Friday, April 25, 2014
Pharmacy and Medications
Benadryl for Cough
Hi guy, I got Benadryl in Cambodia and the label reads Expectorant. I dont understand why it is like this because in my country it is only for itching eyes or allergy condition rather than cough but when I went through the insert it contains Ammonium chloride also.
I wonder if this expectorant effect is caused by the presence of Ammonium chloride or Benadryl, as well as other antihistamines, is applicable for cough as well. Thank you.
Medications that reduce the number of coughs or the intensity of coughing are known as antitussives. Antitussives are further classed by where they act in the body. Some act in the cough center of the brain and some act on nerves in the breathing tract.

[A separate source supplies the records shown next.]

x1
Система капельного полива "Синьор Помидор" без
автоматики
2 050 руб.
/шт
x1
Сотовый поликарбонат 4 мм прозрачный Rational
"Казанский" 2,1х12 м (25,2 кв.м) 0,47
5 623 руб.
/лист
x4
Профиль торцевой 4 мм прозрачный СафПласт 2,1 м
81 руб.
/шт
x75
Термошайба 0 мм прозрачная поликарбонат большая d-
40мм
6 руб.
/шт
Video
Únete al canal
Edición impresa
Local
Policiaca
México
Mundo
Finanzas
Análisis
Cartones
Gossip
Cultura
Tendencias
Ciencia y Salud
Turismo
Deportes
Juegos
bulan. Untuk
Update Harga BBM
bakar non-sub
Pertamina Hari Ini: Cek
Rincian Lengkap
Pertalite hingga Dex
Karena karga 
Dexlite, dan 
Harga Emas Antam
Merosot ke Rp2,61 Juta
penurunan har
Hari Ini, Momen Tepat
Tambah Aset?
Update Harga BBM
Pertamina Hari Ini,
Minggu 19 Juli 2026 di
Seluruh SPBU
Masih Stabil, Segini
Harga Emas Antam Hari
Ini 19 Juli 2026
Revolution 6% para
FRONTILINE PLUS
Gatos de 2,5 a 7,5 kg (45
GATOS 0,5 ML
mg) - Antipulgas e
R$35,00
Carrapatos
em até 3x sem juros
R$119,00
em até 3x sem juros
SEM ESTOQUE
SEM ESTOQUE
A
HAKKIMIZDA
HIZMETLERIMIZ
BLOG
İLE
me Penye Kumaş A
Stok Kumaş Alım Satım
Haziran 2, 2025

Diphenhydramine is a first generation, non-selective and sedating antihistamine. Its exact mechanism for suppressing cough is unclear but is believed to act in the cough center of the brain.
Diphenhydramine is indicated for cough from colds or allergies.
Many substances, including ammonium chloride, have been included in non-prescription expectorants. In the United States, only Guaifensin is FDA-approved for use as an expectorant. Other substances such as ammonium chloride may be found in non -prescription cough medicines but are considered inactive ingredients.
As diphenhydramine doesn't act as an expectorant, the Cambodian product mentioned may be called an expectorant because it contains ammonium chloride.
Other antihistamines may not have the same action in the brain's cough center or breathing center as diphenhydramine and would be unlikely to supress cough.